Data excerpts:
--- --- ---

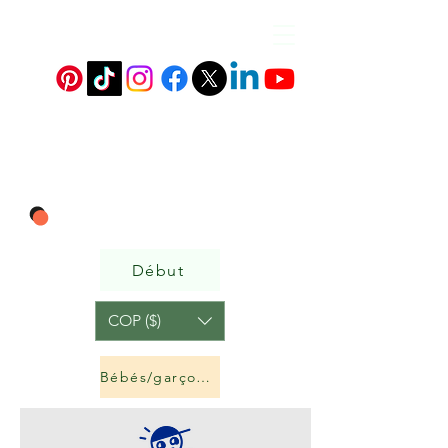
Début
COP ($)
Bébés/garçons et filles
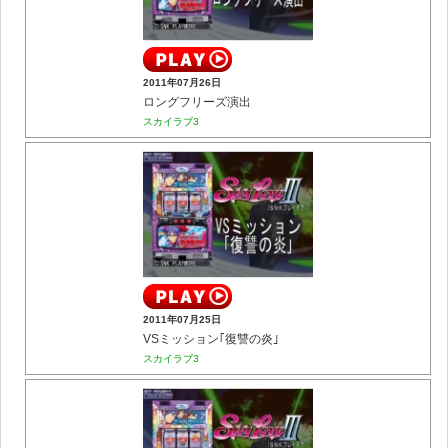
2011年07月26日
ロングフリーズ演出
スカイラブ3
2011年07月25日
VSミッション｢復讐の炎｣
スカイラブ3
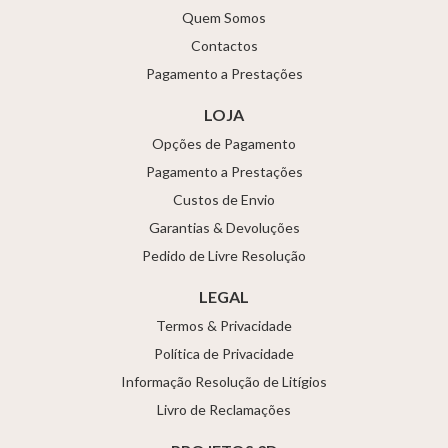
Quem Somos
Contactos
Pagamento a Prestações
LOJA
Opções de Pagamento
Pagamento a Prestações
Custos de Envio
Garantias & Devoluções
Pedido de Livre Resolução
LEGAL
Termos & Privacidade
Política de Privacidade
Informação Resolução de Litígios
Livro de Reclamações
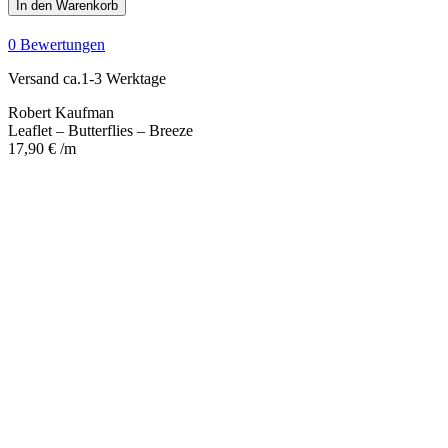
In den Warenkorb
Butterflies
-
0 Bewertungen
Breeze
Menge
Versand ca.1-3 Werktage
Robert Kaufman
Leaflet – Butterflies – Breeze
17,90
€
/m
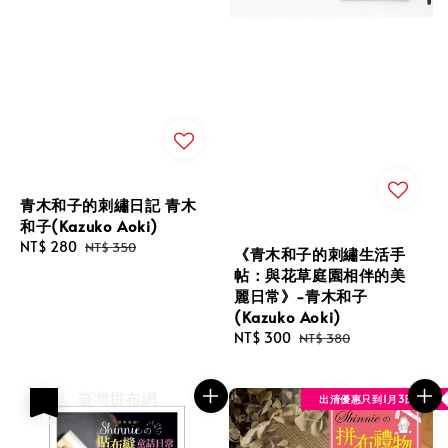
青木和子的刺繡日記 青木
和子(Kazuko Aoki)
Sale
NT$ 280
Regular
NT$ 350
《青木和子的刺繡生活手
price
price
帖：與花草庭園相伴的美
麗日常》-青木和子
(Kazuko Aoki)
Sale
NT$ 300
Regular
NT$ 380
price
price
出清優惠只到1月3日
優惠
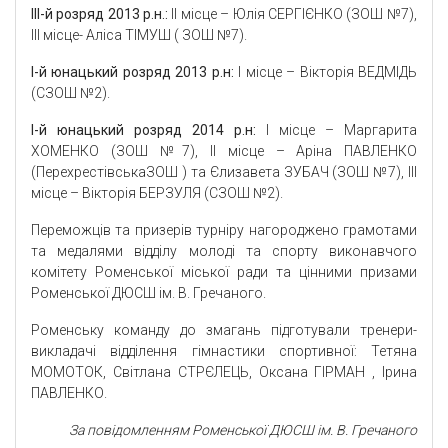
ІІІ-й розряд 2013 р.н
.:
ІІ місце – Юлія СЕРГІЄНКО (ЗОШ №7),
ІІІ місце- Аліса ТІМУШ ( ЗОШ №7).
І-й юнацький розряд 2013 р.н
:
І місце – Вікторія ВЕДМІДЬ
(СЗОШ №2).
І-й юнацький розряд 2014 р.н:
І місце – Маргарита
ХОМЕНКО (ЗОШ №7), ІІ місце – Аріна ПАВЛЕНКО
(ПерехрестівськаЗОШ ) та Єлизавета ЗУБАЧ (ЗОШ №7), ІІІ
місце – Вікторія БЕРЗУЛЯ (СЗОШ №2).
Переможців та призерів турніру нагороджено грамотами
та медалями відділу молоді та спорту виконавчого
комітету Роменської міської ради та цінними призами
Роменської ДЮСШ ім. В. Гречаного.
Роменську команду до змагань підготували тренери-
викладачі відділення гімнастики спортивної: Тетяна
МОМОТОК, Світлана СТРЄЛЕЦЬ, Оксана ГІРМАН , Ірина
ПАВЛЕНКО.
За повідомлення
м
Роменської ДЮСШ ім. В. Гречаного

--- --- ---

Print all the records again exactly; do not include any picture.

#### RESULT OF THIS EXERCISE
Début
COP ($)
Bébés/garçons et filles
2011年07月26日
ロングフリーズ演出
スカイラブ3
2011年07月25日
VSミッション｢復讐の炎｣
スカイラブ3
Quem Somos
Contactos
Pagamento a Prestações
LOJA
Opções de Pagamento
Pagamento a Prestações
Custos de Envio
Garantias & Devoluções
Pedido de Livre Resolução
LEGAL
Termos & Privacidade
Política de Privacidade
Informação Resolução de Litígios
Livro de Reclamações
In den Warenkorb
Butterflies
-
0 Bewertungen
Breeze
Menge
Versand ca.1-3 Werktage
Robert Kaufman
Leaflet – Butterflies – Breeze
17,90
€
/m
青木和子的刺繡日記 青木
和子(Kazuko Aoki)
Sale
NT$ 280
Regular
NT$ 350
《青木和子的刺繡生活手
price
price
帖：與花草庭園相伴的美
麗日常》-青木和子
(Kazuko Aoki)
Sale
NT$ 300
Regular
NT$ 380
price
price
出清優惠只到1月3日
優惠
ІІІ-й розряд 2013 р.н
.:
ІІ місце – Юлія СЕРГІЄНКО (ЗОШ №7),
ІІІ місце- Аліса ТІМУШ ( ЗОШ №7).
І-й юнацький розряд 2013 р.н
:
І місце – Вікторія ВЕДМІДЬ
(СЗОШ №2).
І-й юнацький розряд 2014 р.н:
І місце – Маргарита
ХОМЕНКО (ЗОШ №7), ІІ місце – Аріна ПАВЛЕНКО
(ПерехрестівськаЗОШ ) та Єлизавета ЗУБАЧ (ЗОШ №7), ІІІ
місце – Вікторія БЕРЗУЛЯ (СЗОШ №2).
Переможців та призерів турніру нагороджено грамотами
та медалями відділу молоді та спорту виконавчого
комітету Роменської міської ради та цінними призами
Роменської ДЮСШ ім. В. Гречаного.
Роменську команду до змагань підготували тренери-
викладачі відділення гімнастики спортивної: Тетяна
МОМОТОК, Світлана СТРЄЛЕЦЬ, Оксана ГІРМАН , Ірина
ПАВЛЕНКО.
За повідомлення
м
Роменської ДЮСШ ім. В. Гречаного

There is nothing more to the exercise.